REQUEST: Can you format the items below as a Markdown table with the columns "Row" and "Line," starting at the line that contains "scientific name: Vincetoxicum hirsutum" and ending at the line that contains "genus: Lampsilis"? Give each line a numbered row of its own and leave out any blank lines.

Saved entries
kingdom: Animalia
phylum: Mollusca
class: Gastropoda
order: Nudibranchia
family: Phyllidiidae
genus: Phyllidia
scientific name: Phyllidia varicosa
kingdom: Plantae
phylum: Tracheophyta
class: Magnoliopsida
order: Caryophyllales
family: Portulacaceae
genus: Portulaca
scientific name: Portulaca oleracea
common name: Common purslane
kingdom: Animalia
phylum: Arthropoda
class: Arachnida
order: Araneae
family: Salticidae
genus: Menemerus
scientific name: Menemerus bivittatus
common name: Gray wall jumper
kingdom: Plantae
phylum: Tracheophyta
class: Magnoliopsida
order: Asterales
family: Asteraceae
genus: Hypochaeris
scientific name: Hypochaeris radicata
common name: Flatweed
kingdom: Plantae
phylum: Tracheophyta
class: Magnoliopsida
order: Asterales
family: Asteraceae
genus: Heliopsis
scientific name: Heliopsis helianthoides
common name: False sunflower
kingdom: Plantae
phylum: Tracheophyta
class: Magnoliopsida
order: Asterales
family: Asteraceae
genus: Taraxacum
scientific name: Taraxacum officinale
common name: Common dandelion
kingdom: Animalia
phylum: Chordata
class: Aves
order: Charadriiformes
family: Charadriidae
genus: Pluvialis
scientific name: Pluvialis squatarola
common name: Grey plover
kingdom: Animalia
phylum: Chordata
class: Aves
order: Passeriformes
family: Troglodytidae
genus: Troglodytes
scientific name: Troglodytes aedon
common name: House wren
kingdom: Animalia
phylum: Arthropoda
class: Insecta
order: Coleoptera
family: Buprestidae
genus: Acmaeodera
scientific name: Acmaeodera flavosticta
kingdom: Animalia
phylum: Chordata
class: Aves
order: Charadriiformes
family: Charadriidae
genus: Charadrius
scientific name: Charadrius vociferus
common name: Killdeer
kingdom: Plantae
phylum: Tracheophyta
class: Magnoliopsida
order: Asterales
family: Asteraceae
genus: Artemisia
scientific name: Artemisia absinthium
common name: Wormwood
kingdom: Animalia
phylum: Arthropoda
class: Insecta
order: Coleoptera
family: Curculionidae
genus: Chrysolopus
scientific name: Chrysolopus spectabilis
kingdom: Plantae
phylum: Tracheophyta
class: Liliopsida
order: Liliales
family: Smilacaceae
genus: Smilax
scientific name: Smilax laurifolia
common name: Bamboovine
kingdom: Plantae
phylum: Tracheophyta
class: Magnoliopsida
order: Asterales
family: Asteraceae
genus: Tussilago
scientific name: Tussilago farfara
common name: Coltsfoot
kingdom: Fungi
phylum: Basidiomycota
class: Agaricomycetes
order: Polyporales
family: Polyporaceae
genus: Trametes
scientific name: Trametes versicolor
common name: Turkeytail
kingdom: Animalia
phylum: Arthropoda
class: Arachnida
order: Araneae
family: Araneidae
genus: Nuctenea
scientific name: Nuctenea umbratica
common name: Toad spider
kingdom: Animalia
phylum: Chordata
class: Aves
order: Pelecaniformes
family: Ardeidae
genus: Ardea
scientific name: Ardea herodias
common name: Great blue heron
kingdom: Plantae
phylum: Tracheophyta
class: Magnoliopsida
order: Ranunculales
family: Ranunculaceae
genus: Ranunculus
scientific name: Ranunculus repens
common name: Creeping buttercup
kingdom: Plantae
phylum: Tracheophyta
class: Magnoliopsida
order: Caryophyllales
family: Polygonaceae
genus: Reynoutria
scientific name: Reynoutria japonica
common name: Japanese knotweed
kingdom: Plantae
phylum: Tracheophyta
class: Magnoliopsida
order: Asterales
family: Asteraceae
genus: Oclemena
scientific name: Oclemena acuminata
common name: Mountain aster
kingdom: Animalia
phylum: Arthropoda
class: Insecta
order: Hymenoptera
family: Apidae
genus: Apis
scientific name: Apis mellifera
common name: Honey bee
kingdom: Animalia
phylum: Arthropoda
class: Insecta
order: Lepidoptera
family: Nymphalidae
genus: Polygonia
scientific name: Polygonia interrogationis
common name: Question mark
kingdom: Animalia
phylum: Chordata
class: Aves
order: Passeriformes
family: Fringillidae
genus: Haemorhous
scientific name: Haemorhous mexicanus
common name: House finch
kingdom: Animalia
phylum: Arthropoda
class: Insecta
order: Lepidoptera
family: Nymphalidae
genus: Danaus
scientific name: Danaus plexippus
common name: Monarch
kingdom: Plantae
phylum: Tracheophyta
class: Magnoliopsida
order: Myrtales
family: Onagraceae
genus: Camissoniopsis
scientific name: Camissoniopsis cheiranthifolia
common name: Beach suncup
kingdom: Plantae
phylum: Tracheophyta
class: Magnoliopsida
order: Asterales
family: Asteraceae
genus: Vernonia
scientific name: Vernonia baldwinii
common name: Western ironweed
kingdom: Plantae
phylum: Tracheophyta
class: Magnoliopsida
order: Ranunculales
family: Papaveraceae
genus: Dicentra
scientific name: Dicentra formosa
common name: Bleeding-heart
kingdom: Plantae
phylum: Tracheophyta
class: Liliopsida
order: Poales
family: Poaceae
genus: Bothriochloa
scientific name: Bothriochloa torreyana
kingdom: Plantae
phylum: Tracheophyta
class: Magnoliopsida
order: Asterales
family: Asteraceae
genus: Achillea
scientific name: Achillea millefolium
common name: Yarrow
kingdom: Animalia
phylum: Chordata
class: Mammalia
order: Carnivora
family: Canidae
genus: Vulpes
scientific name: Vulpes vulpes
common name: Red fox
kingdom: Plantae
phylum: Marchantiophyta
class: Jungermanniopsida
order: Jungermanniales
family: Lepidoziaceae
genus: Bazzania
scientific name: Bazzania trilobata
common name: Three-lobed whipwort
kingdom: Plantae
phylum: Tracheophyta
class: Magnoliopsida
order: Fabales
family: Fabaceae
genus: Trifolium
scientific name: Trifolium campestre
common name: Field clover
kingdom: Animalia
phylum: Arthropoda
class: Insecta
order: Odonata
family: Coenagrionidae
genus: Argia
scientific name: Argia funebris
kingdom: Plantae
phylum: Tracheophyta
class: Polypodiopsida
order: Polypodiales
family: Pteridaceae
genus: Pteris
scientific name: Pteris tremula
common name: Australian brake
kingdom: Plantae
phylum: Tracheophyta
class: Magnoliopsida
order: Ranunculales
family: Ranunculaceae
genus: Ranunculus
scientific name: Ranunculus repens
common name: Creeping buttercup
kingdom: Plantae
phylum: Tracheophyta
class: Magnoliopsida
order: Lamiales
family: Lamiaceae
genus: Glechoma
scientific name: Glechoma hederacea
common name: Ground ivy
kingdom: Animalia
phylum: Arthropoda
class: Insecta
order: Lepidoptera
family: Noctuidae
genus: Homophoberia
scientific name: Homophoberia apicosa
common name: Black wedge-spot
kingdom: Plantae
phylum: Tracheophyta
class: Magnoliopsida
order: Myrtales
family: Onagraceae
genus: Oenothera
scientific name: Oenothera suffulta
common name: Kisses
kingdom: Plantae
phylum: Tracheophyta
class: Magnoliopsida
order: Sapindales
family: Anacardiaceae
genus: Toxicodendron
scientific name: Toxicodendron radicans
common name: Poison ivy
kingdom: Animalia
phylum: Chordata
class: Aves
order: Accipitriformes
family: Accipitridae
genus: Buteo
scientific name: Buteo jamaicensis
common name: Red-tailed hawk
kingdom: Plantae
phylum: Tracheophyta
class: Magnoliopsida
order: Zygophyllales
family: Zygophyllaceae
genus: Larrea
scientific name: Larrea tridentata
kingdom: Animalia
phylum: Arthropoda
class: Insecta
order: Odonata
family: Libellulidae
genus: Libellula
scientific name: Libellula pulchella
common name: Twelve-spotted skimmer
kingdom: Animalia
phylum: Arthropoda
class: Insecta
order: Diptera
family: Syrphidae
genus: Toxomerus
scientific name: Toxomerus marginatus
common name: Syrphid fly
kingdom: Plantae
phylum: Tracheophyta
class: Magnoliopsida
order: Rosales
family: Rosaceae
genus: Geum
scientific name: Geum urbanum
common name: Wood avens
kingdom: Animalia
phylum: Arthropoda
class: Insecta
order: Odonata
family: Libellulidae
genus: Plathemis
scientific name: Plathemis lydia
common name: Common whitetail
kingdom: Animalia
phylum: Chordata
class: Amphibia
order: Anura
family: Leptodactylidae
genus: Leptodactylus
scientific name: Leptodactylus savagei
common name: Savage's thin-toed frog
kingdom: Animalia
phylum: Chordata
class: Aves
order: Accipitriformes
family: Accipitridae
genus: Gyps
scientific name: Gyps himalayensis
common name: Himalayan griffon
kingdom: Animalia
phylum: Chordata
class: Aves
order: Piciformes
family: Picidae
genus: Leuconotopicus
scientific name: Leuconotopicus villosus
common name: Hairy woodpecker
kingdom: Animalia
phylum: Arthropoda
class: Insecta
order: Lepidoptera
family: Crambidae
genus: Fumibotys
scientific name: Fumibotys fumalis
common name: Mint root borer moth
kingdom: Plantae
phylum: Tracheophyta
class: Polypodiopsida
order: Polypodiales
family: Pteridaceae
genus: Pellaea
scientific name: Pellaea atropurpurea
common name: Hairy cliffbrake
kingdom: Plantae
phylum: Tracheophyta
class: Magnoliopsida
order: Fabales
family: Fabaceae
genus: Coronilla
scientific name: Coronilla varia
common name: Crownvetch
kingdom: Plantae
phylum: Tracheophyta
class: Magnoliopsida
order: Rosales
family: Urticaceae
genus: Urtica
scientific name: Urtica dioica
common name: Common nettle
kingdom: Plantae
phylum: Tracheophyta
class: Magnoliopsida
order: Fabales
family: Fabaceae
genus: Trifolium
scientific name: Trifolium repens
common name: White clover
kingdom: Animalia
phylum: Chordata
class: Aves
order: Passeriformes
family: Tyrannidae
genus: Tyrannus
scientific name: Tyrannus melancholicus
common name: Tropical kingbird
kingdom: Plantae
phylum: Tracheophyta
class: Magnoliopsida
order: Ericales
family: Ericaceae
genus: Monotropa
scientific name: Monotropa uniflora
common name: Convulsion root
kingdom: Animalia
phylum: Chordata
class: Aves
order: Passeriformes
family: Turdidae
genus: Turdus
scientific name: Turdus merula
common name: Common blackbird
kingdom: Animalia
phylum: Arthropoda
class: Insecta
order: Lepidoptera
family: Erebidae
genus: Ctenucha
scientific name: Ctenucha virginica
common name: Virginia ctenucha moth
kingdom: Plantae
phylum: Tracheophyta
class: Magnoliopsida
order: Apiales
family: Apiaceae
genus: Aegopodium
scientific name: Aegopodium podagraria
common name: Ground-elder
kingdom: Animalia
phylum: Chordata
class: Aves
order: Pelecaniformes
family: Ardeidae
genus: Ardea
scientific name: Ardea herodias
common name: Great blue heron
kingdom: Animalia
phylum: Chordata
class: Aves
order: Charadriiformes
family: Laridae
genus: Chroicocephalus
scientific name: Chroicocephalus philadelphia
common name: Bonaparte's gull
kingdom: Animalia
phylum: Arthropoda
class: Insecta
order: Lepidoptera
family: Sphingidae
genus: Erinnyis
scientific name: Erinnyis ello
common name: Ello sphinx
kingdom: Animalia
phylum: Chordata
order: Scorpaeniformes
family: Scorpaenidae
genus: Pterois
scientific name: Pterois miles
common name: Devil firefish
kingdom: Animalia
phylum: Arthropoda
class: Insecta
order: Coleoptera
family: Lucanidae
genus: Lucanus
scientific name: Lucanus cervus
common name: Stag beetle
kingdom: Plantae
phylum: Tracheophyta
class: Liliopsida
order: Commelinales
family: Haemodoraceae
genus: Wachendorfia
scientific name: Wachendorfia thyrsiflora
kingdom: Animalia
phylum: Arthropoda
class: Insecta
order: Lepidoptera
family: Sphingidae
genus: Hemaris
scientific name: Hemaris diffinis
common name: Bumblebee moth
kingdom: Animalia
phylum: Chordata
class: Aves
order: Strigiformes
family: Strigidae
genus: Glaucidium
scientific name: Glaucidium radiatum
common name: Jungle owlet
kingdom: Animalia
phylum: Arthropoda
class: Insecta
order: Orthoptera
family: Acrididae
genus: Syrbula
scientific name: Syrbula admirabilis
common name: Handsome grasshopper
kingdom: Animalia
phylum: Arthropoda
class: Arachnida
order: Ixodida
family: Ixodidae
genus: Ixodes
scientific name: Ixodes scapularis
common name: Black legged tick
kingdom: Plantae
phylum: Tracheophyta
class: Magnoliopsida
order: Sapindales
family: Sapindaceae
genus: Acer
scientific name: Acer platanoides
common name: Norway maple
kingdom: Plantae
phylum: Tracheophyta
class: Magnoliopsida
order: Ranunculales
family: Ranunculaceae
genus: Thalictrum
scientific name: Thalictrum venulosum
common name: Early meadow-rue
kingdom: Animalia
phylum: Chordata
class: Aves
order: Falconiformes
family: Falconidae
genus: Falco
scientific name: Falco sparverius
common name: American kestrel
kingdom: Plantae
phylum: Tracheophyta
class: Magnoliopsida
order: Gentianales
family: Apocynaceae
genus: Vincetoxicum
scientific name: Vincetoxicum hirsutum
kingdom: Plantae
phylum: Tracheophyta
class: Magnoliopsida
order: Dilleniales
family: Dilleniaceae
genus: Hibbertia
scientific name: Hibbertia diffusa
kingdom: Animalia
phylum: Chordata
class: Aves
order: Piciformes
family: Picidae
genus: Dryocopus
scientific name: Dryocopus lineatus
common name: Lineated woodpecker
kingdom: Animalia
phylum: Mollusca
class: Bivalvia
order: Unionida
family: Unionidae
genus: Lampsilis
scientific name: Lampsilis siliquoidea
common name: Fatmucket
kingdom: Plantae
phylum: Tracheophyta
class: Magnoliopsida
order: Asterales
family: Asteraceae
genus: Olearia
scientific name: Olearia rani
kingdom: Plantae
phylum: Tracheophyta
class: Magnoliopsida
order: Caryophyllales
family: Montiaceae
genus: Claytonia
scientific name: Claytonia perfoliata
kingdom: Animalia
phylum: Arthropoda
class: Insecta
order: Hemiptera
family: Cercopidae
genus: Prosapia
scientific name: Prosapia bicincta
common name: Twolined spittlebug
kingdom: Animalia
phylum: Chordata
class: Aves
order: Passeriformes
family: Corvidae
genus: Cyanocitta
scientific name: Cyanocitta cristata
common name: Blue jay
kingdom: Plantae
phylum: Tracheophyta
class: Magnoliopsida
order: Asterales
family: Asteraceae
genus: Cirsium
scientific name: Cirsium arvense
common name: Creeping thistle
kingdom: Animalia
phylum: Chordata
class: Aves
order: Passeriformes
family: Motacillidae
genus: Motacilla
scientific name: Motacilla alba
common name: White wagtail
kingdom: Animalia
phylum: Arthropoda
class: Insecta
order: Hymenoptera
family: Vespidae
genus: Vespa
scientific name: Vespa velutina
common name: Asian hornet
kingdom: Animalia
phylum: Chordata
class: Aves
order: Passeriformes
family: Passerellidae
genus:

RESPONSE TO THE EXERCISE:
| Row | Line |
|---|---|
| 1 | scientific name: Vincetoxicum hirsutum |
| 2 | kingdom: Plantae |
| 3 | phylum: Tracheophyta |
| 4 | class: Magnoliopsida |
| 5 | order: Dilleniales |
| 6 | family: Dilleniaceae |
| 7 | genus: Hibbertia |
| 8 | scientific name: Hibbertia diffusa |
| 9 | kingdom: Animalia |
| 10 | phylum: Chordata |
| 11 | class: Aves |
| 12 | order: Piciformes |
| 13 | family: Picidae |
| 14 | genus: Dryocopus |
| 15 | scientific name: Dryocopus lineatus |
| 16 | common name: Lineated woodpecker |
| 17 | kingdom: Animalia |
| 18 | phylum: Mollusca |
| 19 | class: Bivalvia |
| 20 | order: Unionida |
| 21 | family: Unionidae |
| 22 | genus: Lampsilis |